À la Côte d’Azur, la vie est plus libre. Elles fréquentaient les bals, se mêlaient, masquées, aux fêtes du Carnaval ; elles prirent, l’une et l’autre un amant.

L’aînée eut un petit bureaucrate sans conséquence ; la plus jeune prit un officier, fils de général. Dès les premiers mois elle devint enceinte.

Elle pensa naturellement à régulariser. Le jeune homme ne se dérobait pas, mais le père ne voulait rien savoir d’une union légitime avec un sac d’argent aussi mince. Et ce père, général avons-nous dit, était le chef de son fils ; on essaya de le fléchir, rien à faire.

Affolée, la jeune fille prit des adresses à la quatrième page des journaux et s’en fut chez des sages-femmes. On accepta bien de la débarrasser, mais les façons mystérieuses des personnes qui devaient se garantir, travaillant dans l’illégalité, lui causèrent de l’effroi. Elle venait de lire « Fécondité » de Zola, il y avait dans ce roman une histoire d’avortement avec hémorragie et mort qui la remplissait d’épouvante. Affolée, elle avoua tout à sa mère.

II

En rentrant un soir, vers minuit, dans ma chambre d’étudiante, je trouvais un billet sous ma porte. Elle était venue me demander l’hospitalité, car sa mère l’avait chassée sans un sou, ne lui permettant même pas de mettre un chapeau.Elle avait fait la route à pied jusqu’à mon sixième du Boulevard Port-Royal ; ne me trouvant pas, elle était allée, à pied toujours, à la Chapelle, chez une autre camarade.

Elle y resta quelques jours et écrivit à sa mère pour lui demander de l’argent ; elle y avait droit car les trente mille francs de sa dot lui venaient de son père. La mère envoya de l’argent, mais elle joignit à son envoi un flacon de chloroforme en lui recommandant de le boire pour échapper au déshonneur.

» Si tu es trop lâche pour mourir, continuait la lettre, j’espère au moins que tu étrangleras ce bâtard, quand il viendra au monde ».
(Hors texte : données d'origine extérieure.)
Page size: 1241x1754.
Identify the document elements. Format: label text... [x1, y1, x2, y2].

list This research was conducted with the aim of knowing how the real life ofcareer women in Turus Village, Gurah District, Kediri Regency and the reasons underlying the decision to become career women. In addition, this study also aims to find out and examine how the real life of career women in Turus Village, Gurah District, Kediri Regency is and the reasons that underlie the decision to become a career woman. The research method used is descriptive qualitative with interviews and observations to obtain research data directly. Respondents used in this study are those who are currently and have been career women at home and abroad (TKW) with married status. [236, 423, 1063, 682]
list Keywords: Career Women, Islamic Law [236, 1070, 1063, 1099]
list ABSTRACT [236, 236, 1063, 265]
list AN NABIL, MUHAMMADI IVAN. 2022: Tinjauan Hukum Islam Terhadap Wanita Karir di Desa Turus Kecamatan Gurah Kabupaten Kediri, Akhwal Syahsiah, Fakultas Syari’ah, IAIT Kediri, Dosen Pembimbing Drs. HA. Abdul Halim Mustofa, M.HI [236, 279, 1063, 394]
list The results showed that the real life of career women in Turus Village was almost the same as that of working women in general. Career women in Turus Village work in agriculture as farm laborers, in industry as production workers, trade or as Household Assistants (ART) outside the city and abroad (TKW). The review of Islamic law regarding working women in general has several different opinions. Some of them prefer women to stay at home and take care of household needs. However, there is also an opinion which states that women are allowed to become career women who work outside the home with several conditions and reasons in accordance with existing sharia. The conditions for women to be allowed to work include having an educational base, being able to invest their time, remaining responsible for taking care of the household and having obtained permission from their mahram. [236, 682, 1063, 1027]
Par des indiscrétions sans doute, quelques amis de la famille apprirent la catastrophe ; ce fut un tollé. On comprenait qu’une femme de chambre, une ouvrière se laisse faire un enfant, mais une fille du monde !

Elle prit une chambre dans une pension de famille et cessa de voir ses amis. Elle avait une certaine indépendance de caractère et disait qu’elle ne voulait pas de la pitié des autres. Seule sa sœur venait de temps en temps la voir ; lorsque la grossesse devint apparente, elle partit pour l’Espagne afin d’y faire ses couches dans le secret.

Je la revis un an après avec son enfant. Elle me demanda d’être témoin à la mairie pour la reconnaissance. Il y avait des formalités compliquées, car l’enfant était né à l’étranger. Elle l’avait appelé Fidélio, et comme l’employé de mairie trouvait le nom difficile, elle lui donna deux francs qu’il accepta. Ce fut ma première désillusion à l’endroit de l’incorruptibilité des fonctionnaires.

La colère de la mère était tombée ; elle permit d’abord quelques visites en cachette. Dans la suite les choses allèrent mieux encore ; la coupable se réinstalla dans l’appartement de Passy avec son enfant ; je perdis de vue la famille.

Quel ne fut pas mon étonnement de voir dernièrement venir à moi, dans un groupement bolchevik un jeune homme qui se nomma : c’était Fidélio.

Sa mère était morte et sa tante s’était suicidée de désespoir. Seule avait survécu la grand’mère âgée de plus de quatre-vingts ans.

Ah ! non, il ne la voyait pas sa grand’mère, cette sale petite bourgeoise qui l’avait humilié et fait souffrir durant son enfance. Il la détestait de toute sa puissance de haine, mais plus qu’elle encore, il haïssait la société présente, pleine de préjugés, qui faisait souffrir les enfants de la prétendue faute de leur mère. Et mes yeux s’arrêtaient à sa cravate où brillaient la faucille et le marteau : l’enseigne des soviets.